12. Once in the assumed state of the adversary or one striving to overcome, A becomes subject to the threatening and oppression of lacking the fulfillment of that state, receding from it, losing it, not being able to fulfill or to maintain it, struggling to keep it with himself and parting from it. In this process, he develops fear, anxiety, depression, frustration, pain, grief, despair or regret as the case may be, alone or in alternation with satisfaction, gladdening, joy, delight and cheerfulness. Here, the point is that, in case of such a birth-of-self process, the disagreeable feelings can develop alone in the absence of the agreeable ones, while the arising of the latter entails the developing of the former, and even the heightening of the degree of their strength, intensity and severity, thus redounding or lending themselves to the ongoing process in either case.

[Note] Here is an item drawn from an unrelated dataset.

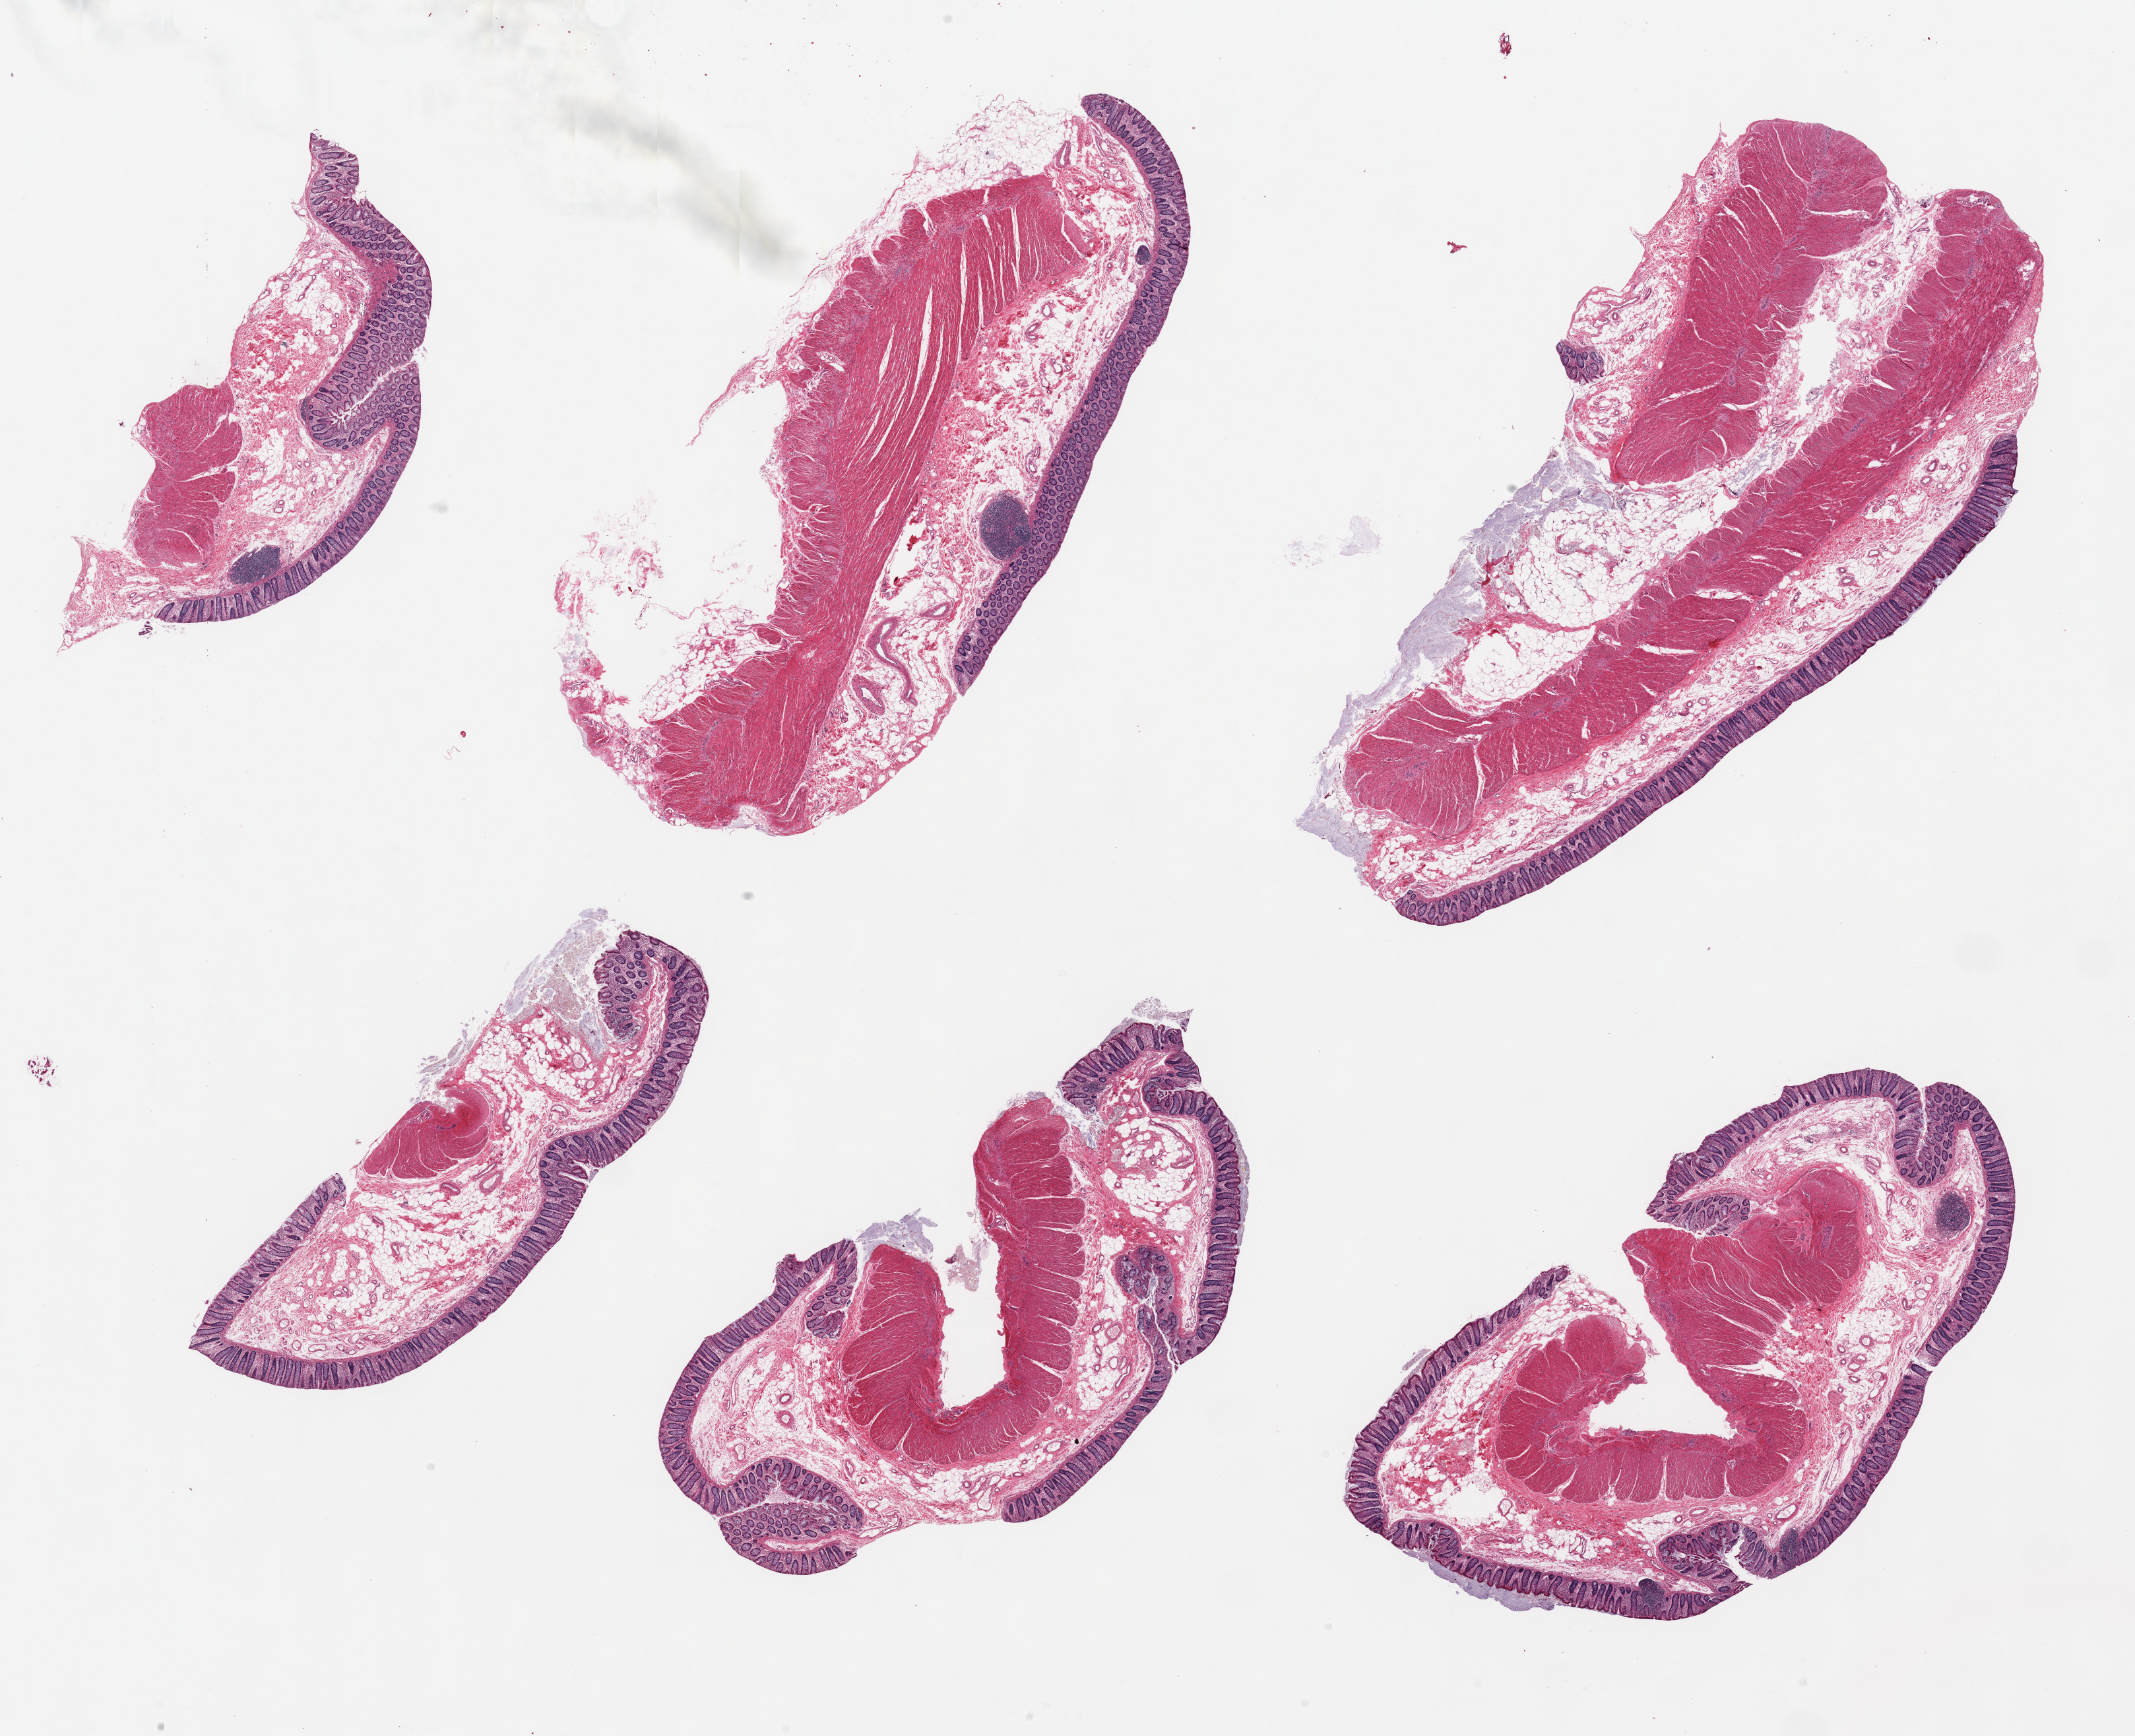
Digitized haematoxylin and eosin-stained section, a low-resolution overview of the entire scanned area, about 25.6 x 20.8 mm, PAXgene-fixed paraffin-embedded (PFPE) section, target tissue: transverse colon, tissue donor sample. Donor sex: male.
Review note (as recorded): 6 pieces; variable representation of mucosa/submucosa/muscularis, small amount of adherent mucus.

In order to cure personal suffering and prevent problematic behavior, one must cut apart the vicious cycle, not letting the suffering complex develop or accumulate. This can be achieved by dealing with the cycle at various links, especially at Nos.6 and 7. What are needed to destroy the vicious cycle are only mindfulness (“sati” for stopping the turbid or poisoned process) and understanding or insight (for rooting out the suffering complex and starting a purified process).

It should be noted that the process goes on rapidly and the whole cycle can be passed in the interval of a moment. Besides, strictly speaking, it is not a cycle as such; all conditions are interlinked.